Il était grand temps que j'arrive pour remettre un peu d'ordre dans ce vieux pays miné par la chienlit, vous ne trouvez pas, mon Général ?
***
..Cinq minutes plus tard, ils avaient tous quitté la pièce, me laissant seul avec le secrétaire général.
..– Que fait-on pour demain? il me demande.
..– Demain ? Ben, on part au Maroc, me dites pas qu’vous avez annulé…
..– Je ne voulais pas parler du Maroc, monsieur le président. Demain c’est le 22 octobre. C’est le jour de la lecture de la Guy Môquet… Il y a un rassemblement au métro Guy-Môquet, d'après les RG, il… Madame la ministre de l’Intérieur refuse catégoriquement de descendre dans la fosse aux lions…
..– M’étonne pas de cette conne ! Quel courage !
..– On pourrait envoyer Albanel…
..– Pitié, pas elle ! Dites-moi, Claude, on a vraiment besoin d’envoyer un ministre ?
..– Vous avez raison, un subalterne fera très bien l’affaire. Que diriez-vous du sous-préfet d’Ile-de-France ?
..– Très bien, le sous-préfet ! Il doit un peu s’emmerder, ça lui fera une petite sortie. Maintenant, si vous voulez bien me laisser seul quelques instants, Claude… J’ai besoin d'être seul.
..– Oh, bien sûr, monsieur le président… Je vous appelle ce soir.

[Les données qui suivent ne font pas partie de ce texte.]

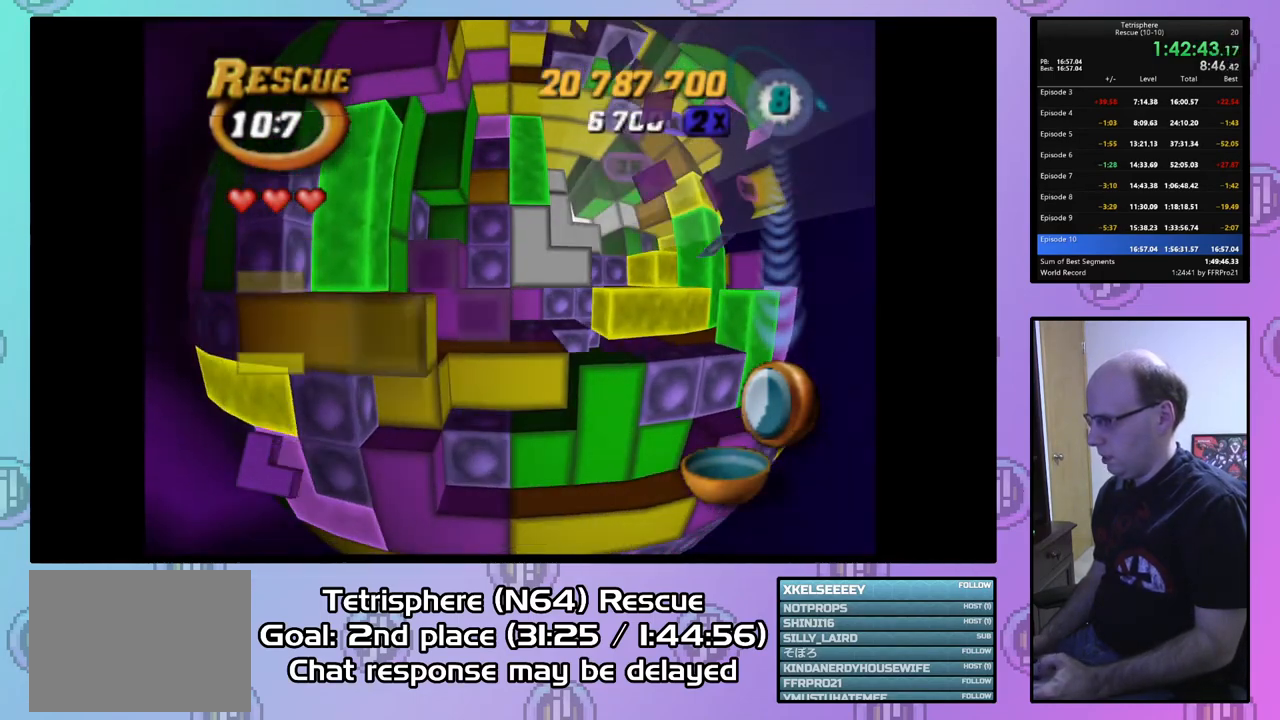
{"buttons": ["SQUARE", "DPAD_RIGHT"], "right_stick": "center", "events": [[67, "DPAD_RIGHT", "up"], [267, "DPAD_UP", "down"], [367, "DPAD_UP", "up"], [433, "DPAD_RIGHT", "down"]]}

..J'avais surtout envie de chialer, ouais. J'ai envoyé un SMS à mon ex-femme, en la suppliant de venir me voir. Dans l’heure qui suivit elle était à mon chevet.
***
22 octobre 2007, 18 heures
..– Alors, Claude, comment ça s’est passé, cette petite manifestation ?
..– Mal, monsieur le président. La foule criait… "Sarko facho".
..– C’est pas la première fois, et ce sera pas la dernière…
..– Le problème, c'est que le sous-préfet s’en est pris à une manifestante, une mère de famille colombienne qui accompagnait sa fille, je ne sais pas ce qui lui est passé par la tête… La police l’a embarquée au poste, ces imbéciles l’ont un peu bousculée, elle avait les traits asiatiques…
..– Et c'est pour ça que cet imbécile de sous-préfet s’en est pris à elle ?
..– Il ne semble pas avoir inventé la poudre, mais ça m’étonnerait, tout de même.
..– Elle a des papiers ?
..– Elle est française, monsieur le président… La préfecture se demande ce qu'elle doit faire.
..– Qu’ils la relâchent, bordel !
..– Elle l'est déjà, monsieur le président. Le problème n'est pas là…
..– Où il est, alors, le problème ?
..– Le sous-préfet prétend qu'elle a crié "vous êtes un facho".
..– Et alors ?
..– C’est un outrage caractérisé, monsieur le président.
..– Rappelez-moi le nom de cet imbécile, déjà…
..– Lacave, Frédéric Lacave. Quant à la dame, c’est une certaine… Maria Vuillet… Vous pensez qu'il devrait porter plainte ?
..– Ça pourrait faire un exemple… Voyez ça avec Ouart. S’il y a matière à poursuites, il tranchera.
..– Vous ne pourriez pas en toucher deux mots à Madame le garde des Sceaux, monsieur le président ? Elle dîne avec vous ce soir, si je ne m’abuse.
..– Je vais pas gonfler Rachida avec ça, mon vieux. Voyez ça avec le conseiller… Bon, je vous laisse, je suis attendu par Mohammed VI.